Et pourtant. Ces images choc ne sont qu'un épisode. Depuis janvier, les attaques contre les forces de l'ordre ont bondi de 19% — un chiffre qui donne froid dans le dos. Nuñez le martèle : "La République ne reculera pas."
La circulaire qui change (presque) tout
"Zéro tolérance." Le tweet de Nuñez a fait le tour des préfectures. Trois mots, envoyés comme un coup de semonce. Le ministre exige des réponses systématiques : "Chaque jet de pierre, chaque rodéo, chaque attaque doit déclencher une réaction immédiate."
Vraie rupture ou coup de com' ? "Rien de nouveau sous le képi", rétorque un préfet sous couvert d'anonymat. Les consignes de fermeté existent depuis des années. Mais cette fois, Nuñez y met les formes — et les moyens.
Problème : les émeutiers innovent plus vite que la loi. Protoxyde d'azote, drones piégés, rodéos motorisés... Face à ces armes de désordre massif, le code pénal montre ses limites. D'où le projet Ripost.
Ripost : le coup de massue législatif
800€ d'amende pour un rodéo. Suspension immédiate du permis. Fermeture administrative des commerces qui vendent du protoxyde d'azote. Le projet de loi Ripost frappe fort — très fort. "On ne négocie pas avec les dealers de gaz hilarant", tonne Nuñez.
L'exemple de Lille hante les débats. Un jeune de 20 ans, fauché par une voiture dont le conducteur était sous protoxyde. "Assez des discours. Place aux actes", insiste le ministre. Trois nouveaux délits seront créés. Les préfets auront des pouvoirs élargis.
Et ça passe ? Nuñez mise sur un consensus. "Qui défendrait les rodéos urbains aujourd'hui ?" Personne ne lève la main. Mais à gauche, on grince des dents. "Répression" et "autorité" restent des gros mots pour certains députés.
Premier mai : la répétition générale
100 000 manifestants attendus. 320 cortèges sous surveillance. Le 1er mai sera le premier test grandeur nature pour la doctrine Nuñez. "Présence massive, réaction immédiate", résume un conseiller place Beauvau.
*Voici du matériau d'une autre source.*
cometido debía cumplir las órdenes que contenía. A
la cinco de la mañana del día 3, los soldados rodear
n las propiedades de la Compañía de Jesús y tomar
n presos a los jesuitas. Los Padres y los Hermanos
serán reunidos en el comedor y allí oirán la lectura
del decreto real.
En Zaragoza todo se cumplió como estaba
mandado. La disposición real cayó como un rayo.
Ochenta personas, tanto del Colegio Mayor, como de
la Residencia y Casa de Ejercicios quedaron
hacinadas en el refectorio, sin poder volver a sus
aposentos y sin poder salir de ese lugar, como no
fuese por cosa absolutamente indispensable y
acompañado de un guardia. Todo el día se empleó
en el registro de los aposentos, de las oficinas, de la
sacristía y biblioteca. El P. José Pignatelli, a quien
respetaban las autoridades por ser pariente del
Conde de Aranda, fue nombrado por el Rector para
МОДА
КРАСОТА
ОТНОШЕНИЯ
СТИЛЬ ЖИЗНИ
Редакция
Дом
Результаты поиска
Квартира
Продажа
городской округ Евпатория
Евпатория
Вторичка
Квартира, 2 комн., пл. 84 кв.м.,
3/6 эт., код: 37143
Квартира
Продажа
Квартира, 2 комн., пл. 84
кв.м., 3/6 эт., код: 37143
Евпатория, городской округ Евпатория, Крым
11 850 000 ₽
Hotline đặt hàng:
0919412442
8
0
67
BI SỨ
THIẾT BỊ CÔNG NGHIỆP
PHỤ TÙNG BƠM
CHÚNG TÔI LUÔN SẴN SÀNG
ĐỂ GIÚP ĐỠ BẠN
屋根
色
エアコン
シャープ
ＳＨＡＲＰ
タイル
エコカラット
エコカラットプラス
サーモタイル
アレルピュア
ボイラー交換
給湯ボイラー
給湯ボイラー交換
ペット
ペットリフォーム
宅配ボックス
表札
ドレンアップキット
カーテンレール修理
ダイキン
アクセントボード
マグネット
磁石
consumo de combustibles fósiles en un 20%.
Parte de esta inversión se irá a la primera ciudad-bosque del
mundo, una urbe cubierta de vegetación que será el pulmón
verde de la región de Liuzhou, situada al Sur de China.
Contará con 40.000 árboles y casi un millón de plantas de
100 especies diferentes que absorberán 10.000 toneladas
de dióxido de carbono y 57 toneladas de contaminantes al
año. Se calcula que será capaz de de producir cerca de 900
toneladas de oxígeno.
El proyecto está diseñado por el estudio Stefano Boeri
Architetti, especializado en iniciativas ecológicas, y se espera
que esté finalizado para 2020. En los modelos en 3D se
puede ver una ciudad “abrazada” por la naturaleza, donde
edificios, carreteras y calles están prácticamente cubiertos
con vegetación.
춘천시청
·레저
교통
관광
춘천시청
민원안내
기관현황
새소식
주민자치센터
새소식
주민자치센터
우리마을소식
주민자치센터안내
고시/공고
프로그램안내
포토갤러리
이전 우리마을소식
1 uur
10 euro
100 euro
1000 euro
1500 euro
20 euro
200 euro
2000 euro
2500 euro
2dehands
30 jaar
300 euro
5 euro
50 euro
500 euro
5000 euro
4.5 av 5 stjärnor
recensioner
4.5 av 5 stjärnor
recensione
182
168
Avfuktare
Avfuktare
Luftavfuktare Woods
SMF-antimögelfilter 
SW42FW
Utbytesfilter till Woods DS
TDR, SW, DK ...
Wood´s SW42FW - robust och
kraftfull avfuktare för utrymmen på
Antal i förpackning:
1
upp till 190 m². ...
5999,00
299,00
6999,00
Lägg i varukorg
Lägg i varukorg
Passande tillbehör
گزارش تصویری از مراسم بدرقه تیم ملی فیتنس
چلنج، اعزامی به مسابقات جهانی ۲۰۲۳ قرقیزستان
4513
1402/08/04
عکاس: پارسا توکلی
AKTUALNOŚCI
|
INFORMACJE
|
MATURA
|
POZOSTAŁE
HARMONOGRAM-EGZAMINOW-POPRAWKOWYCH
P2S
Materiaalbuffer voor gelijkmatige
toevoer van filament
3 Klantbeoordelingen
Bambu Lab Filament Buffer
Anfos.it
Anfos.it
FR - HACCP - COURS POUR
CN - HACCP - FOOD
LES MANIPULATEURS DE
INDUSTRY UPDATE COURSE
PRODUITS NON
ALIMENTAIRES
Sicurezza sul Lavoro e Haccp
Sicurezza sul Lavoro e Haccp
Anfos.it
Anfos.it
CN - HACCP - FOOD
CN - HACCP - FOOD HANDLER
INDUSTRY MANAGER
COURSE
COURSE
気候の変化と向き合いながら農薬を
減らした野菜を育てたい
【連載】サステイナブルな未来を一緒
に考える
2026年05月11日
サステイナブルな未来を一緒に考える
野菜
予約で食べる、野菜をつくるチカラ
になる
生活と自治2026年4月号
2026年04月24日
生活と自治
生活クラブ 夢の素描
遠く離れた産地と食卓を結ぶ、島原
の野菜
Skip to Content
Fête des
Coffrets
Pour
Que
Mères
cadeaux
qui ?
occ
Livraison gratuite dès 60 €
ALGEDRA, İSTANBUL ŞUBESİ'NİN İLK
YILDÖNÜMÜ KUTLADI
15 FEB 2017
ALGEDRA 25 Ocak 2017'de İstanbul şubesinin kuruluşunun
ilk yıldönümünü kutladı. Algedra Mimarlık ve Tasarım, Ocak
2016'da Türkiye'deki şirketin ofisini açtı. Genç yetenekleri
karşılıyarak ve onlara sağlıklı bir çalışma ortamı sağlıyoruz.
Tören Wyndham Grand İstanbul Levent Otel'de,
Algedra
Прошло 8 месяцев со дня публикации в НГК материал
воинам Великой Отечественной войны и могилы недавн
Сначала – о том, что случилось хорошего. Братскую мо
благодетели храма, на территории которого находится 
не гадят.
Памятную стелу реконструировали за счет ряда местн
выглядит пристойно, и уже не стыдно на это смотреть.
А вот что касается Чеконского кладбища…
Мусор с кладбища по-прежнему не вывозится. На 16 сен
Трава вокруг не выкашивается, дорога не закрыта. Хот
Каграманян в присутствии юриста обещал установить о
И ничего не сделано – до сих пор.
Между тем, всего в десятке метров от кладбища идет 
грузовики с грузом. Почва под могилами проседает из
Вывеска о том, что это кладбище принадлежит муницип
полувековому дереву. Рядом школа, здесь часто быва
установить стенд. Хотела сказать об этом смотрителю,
Le ministre affiche un calme olympien. "Rien d'inhabituel", assure-t-il. Pourtant, dans les commissariats, on vérifie les stocks de grenades lacrymogènes. Les images des Yvelines sont dans toutes les têtes.
Voilà le paradoxe. Ripost peut durcir les sanctions. Mais face à des gamins qui jouent aux guérilleros urbains, que pèse une amende ? Nuñez le sait : son plan est un pansement sur une fracture béante. La suite ? "À voir dans la rue", lâche un syndicaliste policier.